HBO explores perceived culture of ‘football degrees’

Posted March 26th, 2014


If an athlete came to the University of Texas, played football under coach Charlie Strong and earned a degree, is it the school’s fault if that person can’t land a fulfilling job by age 25?

That seems to be the issue presented by HBO’s Real Sports with its focus on “football degrees” handed out at three different schools, including the University of Oklahoma. The show first aired Tuesday night.

Dr. Gerald Gurney, who was once an associate athletic director, said he left OU’s athletic department because he felt he was working in the “fraudulent enterprise” of keeping athletes eligible. Former OU lineman Eric Mensik said he received a “football degree” in multidisciplinary studies and now works in the insurance business.


Multidisciplinary studies is a general term for a generalized degree. There is no specific area of focus. Many FBS universities have a general studies degree plan. A list of undergraduate degree programs at the University of Texas can be found here.

HBO’s piece also features former Memphis defensive lineman Dasmine Cathey, who claims to be illiterate even though he made it through his university. Cathey has been profiled before about his educational background, including a long piece in The New York Times in 2012.

OU officials did not issue a public comment about HBO’s report, which the network claims was the result of a six-month investigation. But OU football coach Bob Stoops hit back after Tuesday night’s practice.

“I wouldn’t imagine Eric is the only 25-year-old that doesn’t have the job he wants, right?,” Stoops told reporters. “I bet there are quite a few out there that are trying to get a better job.

“He’s a great young man and I don’t know what all is going to be (aired), but I know we’re very proud about how hard we work with our guys.”

Stoops said he received a business degree from Iowa and has never used it. But he still is doing what he wants in life.

“Our whole student body, there’s multidisciplinary studies (majors),” Stoops said. “At the end of the day, you want to be a finance major and you fail calculus, you’re gonna have to find something else to do. That’s just the real world, right?… You have to gravitate to something you can succeed in. It’s either that or fail.”

Texas’ academic programs were not mentioned in the HBO piece. But academic discussions strike at Strong’s core. He is widely credited for improving the academic culture within the Louisville football program and has implemented the same tactics at Texas.
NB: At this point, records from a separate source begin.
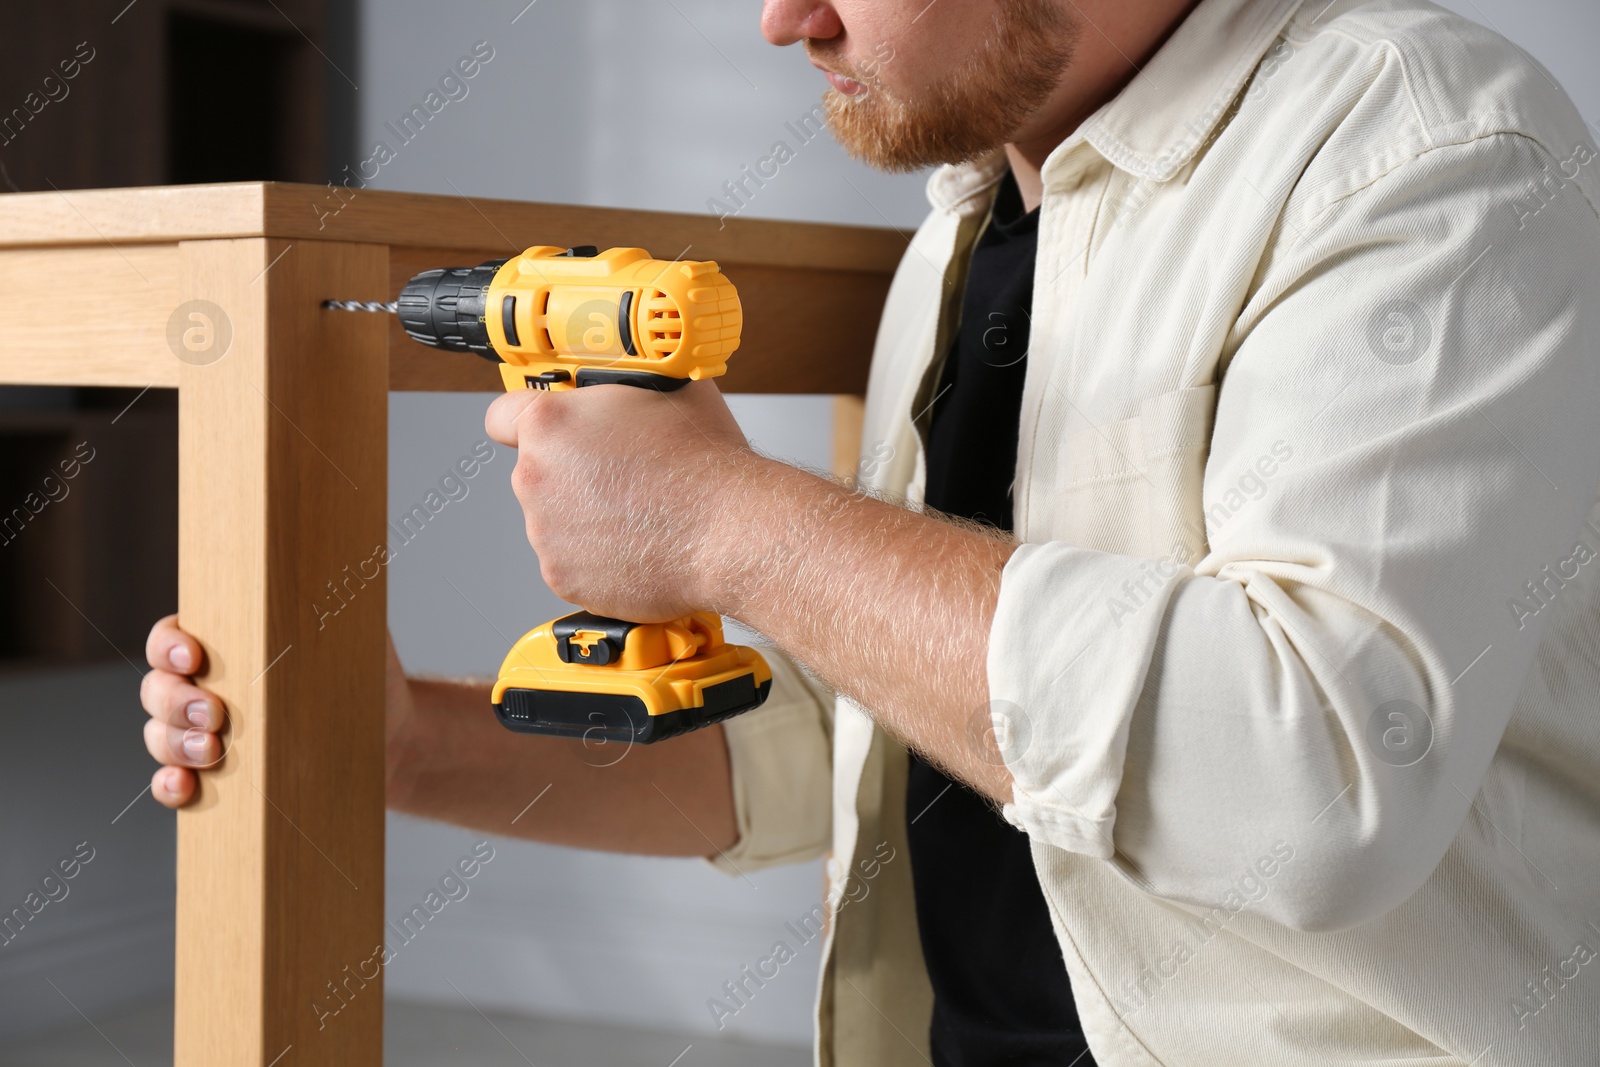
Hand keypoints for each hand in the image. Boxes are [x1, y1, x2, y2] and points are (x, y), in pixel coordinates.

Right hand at [140, 615, 417, 807]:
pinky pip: (175, 780)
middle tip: (215, 715)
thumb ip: (331, 592)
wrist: (389, 732)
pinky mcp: (217, 775)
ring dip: (175, 745)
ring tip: (214, 753)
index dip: (168, 647)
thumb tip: (335, 554)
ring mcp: (205, 732)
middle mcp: (204, 684)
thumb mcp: (353, 625)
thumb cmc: (363, 670)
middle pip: (156, 689)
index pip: (169, 638)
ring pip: (160, 735)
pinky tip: (186, 786)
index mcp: (225, 641)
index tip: (194, 658)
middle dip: (174, 702)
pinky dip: (170, 786)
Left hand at [484, 380, 753, 620]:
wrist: (731, 534)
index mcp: (551, 425)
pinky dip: (597, 556)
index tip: (545, 429)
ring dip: (585, 516)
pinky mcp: (563, 576)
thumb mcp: (668, 390)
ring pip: (555, 519)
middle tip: (620, 473)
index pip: (503, 416)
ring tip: (637, 512)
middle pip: (536, 471)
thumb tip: (631, 384)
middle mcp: (536, 479)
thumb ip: (625, 388)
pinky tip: (637, 543)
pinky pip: (572, 561)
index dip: (527, 419)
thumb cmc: (705, 467)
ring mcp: (545, 533)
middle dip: (571, 472)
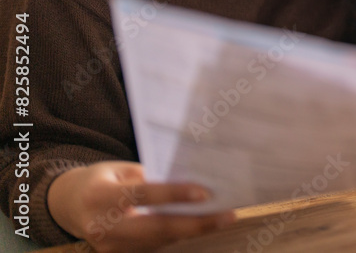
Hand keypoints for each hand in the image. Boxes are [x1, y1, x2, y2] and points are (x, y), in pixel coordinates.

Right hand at [47, 160, 235, 251]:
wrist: (69, 205)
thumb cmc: (101, 179)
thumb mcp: (119, 169)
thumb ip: (148, 177)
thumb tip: (189, 184)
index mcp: (101, 196)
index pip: (144, 194)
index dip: (175, 195)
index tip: (205, 194)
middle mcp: (103, 225)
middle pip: (157, 228)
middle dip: (195, 224)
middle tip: (227, 215)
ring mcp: (108, 246)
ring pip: (159, 241)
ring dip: (192, 231)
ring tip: (221, 218)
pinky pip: (154, 246)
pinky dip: (178, 236)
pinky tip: (199, 226)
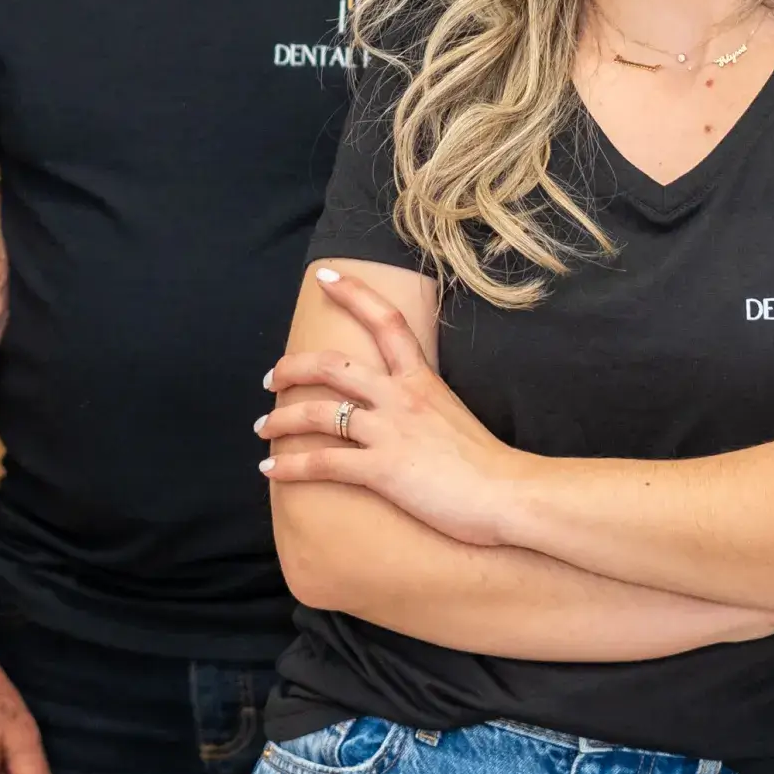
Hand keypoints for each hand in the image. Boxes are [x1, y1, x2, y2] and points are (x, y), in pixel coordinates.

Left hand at [259, 271, 523, 546]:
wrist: (511, 496)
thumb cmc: (489, 465)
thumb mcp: (454, 414)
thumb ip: (424, 404)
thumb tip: (405, 409)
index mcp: (421, 379)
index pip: (386, 321)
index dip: (353, 293)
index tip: (324, 277)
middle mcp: (400, 397)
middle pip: (332, 366)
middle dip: (292, 369)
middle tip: (270, 378)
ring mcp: (389, 432)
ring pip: (317, 414)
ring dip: (280, 420)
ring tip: (262, 427)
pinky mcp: (382, 470)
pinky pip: (323, 463)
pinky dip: (290, 466)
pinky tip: (270, 470)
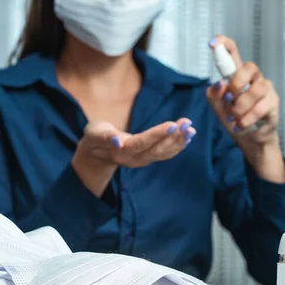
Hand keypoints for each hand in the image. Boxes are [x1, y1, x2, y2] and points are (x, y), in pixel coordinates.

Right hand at [72, 119, 195, 195]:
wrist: (96, 154)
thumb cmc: (95, 139)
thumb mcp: (94, 134)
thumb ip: (104, 137)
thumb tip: (116, 141)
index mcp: (122, 152)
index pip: (143, 142)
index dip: (158, 134)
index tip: (173, 124)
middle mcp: (135, 159)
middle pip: (157, 149)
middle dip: (173, 136)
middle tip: (187, 123)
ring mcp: (142, 161)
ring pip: (163, 153)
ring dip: (178, 141)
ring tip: (191, 129)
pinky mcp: (148, 158)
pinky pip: (165, 154)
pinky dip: (177, 146)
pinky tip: (187, 137)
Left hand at [206, 35, 279, 146]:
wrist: (249, 140)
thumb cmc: (234, 119)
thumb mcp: (218, 108)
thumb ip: (214, 96)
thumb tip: (220, 83)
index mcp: (237, 75)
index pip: (233, 52)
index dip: (223, 45)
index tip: (212, 44)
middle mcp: (254, 78)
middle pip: (250, 67)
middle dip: (236, 83)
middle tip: (229, 99)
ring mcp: (266, 90)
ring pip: (256, 90)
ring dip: (241, 107)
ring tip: (234, 119)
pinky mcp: (273, 104)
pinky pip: (260, 108)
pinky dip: (246, 120)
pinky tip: (240, 126)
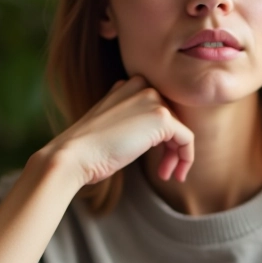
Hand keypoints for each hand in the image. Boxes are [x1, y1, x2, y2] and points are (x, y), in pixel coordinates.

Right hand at [39, 75, 194, 188]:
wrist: (75, 155)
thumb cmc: (89, 150)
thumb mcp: (111, 128)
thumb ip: (131, 122)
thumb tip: (150, 135)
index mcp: (127, 86)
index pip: (158, 108)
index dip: (162, 136)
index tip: (157, 158)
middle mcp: (140, 86)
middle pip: (172, 118)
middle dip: (171, 148)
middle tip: (164, 172)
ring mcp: (151, 99)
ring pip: (180, 129)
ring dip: (177, 156)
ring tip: (167, 175)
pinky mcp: (161, 117)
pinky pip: (187, 139)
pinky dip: (186, 158)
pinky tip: (173, 175)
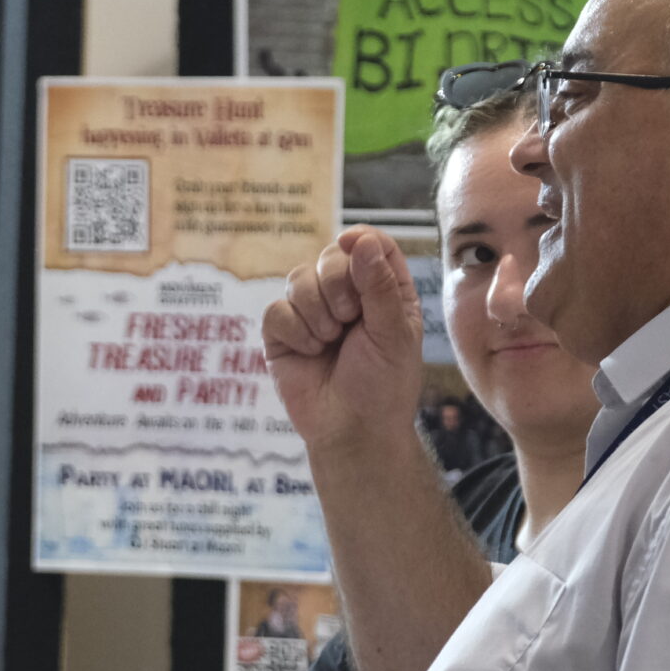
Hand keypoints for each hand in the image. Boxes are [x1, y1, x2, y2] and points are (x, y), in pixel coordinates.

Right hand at [261, 228, 425, 456]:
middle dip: (336, 284)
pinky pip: (276, 310)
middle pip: (330, 256)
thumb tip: (361, 239)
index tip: (352, 244)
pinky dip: (294, 330)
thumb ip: (379, 285)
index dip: (360, 240)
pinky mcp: (282, 334)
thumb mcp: (393, 333)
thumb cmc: (383, 386)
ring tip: (329, 342)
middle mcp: (346, 296)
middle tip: (348, 319)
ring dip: (315, 310)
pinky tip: (310, 352)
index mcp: (383, 290)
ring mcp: (311, 313)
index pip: (371, 245)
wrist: (352, 431)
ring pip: (298, 279)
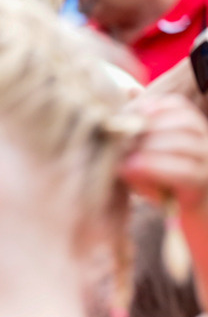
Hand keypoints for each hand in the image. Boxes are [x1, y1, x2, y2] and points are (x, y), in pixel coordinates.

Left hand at [121, 95, 207, 218]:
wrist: (196, 224)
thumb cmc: (168, 190)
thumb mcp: (151, 157)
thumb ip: (143, 132)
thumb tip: (130, 91)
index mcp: (195, 131)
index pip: (176, 105)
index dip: (147, 108)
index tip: (121, 118)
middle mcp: (207, 142)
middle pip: (179, 121)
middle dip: (144, 129)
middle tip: (117, 139)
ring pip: (181, 142)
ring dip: (146, 146)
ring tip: (121, 155)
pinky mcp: (205, 184)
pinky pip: (183, 170)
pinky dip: (154, 166)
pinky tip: (130, 168)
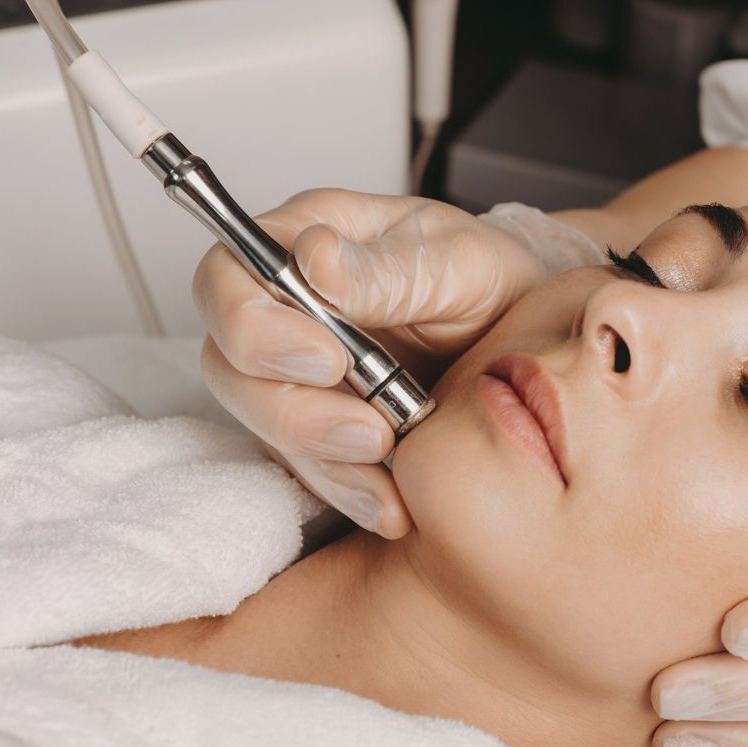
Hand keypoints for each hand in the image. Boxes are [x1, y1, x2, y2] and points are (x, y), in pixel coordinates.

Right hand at [192, 189, 547, 537]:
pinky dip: (351, 492)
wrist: (522, 335)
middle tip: (371, 433)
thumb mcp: (459, 261)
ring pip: (265, 425)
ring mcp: (294, 373)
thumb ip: (389, 269)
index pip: (225, 279)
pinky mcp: (318, 427)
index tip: (329, 360)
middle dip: (294, 410)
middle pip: (230, 365)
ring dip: (324, 459)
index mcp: (304, 240)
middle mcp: (284, 308)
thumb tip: (315, 263)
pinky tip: (392, 506)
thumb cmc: (486, 277)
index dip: (254, 326)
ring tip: (391, 473)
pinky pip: (311, 469)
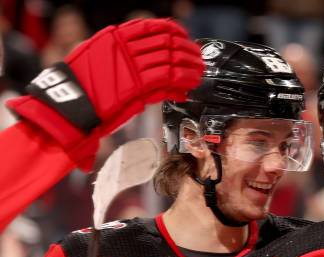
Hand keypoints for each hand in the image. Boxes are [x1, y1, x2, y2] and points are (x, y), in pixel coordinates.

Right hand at [7, 18, 203, 168]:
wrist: (70, 106)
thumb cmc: (82, 87)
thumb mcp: (100, 59)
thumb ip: (125, 55)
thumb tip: (148, 59)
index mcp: (116, 36)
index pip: (153, 26)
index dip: (174, 32)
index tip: (184, 38)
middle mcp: (125, 47)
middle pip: (167, 43)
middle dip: (187, 51)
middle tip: (197, 58)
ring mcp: (132, 66)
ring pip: (171, 61)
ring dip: (189, 68)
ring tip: (198, 73)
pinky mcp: (138, 86)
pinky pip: (168, 80)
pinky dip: (182, 83)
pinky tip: (188, 87)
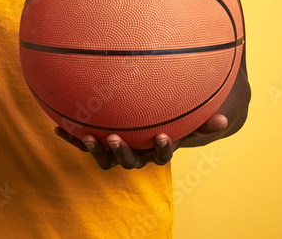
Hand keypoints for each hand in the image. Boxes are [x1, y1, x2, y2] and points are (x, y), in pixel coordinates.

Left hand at [54, 114, 229, 169]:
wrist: (148, 128)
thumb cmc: (172, 122)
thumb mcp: (187, 121)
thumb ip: (204, 122)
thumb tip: (226, 119)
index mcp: (156, 149)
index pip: (161, 155)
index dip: (161, 149)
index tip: (163, 136)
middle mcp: (135, 154)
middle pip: (128, 161)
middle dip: (121, 152)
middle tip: (114, 138)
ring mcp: (115, 151)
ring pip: (104, 158)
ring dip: (93, 149)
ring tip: (85, 138)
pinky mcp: (97, 145)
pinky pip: (83, 142)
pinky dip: (70, 137)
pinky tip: (56, 127)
Just like at Louisville, the entire Texas coaching staff meets weekly with the academic support staff to discuss ongoing classwork. Strong is fully aware if his players are going to class. He also insists they sit among the first few rows and sometimes will go check himself.

Even if players are kicked off the team for disciplinary reasons, Strong has said he would still help that player stay on campus and finish his degree.

“Once you make a commitment with that scholarship, your commitment is that he’s going to get a degree,” Strong told the American-Statesman in an interview in February. “You want to uphold that commitment that he gets a degree from the university.”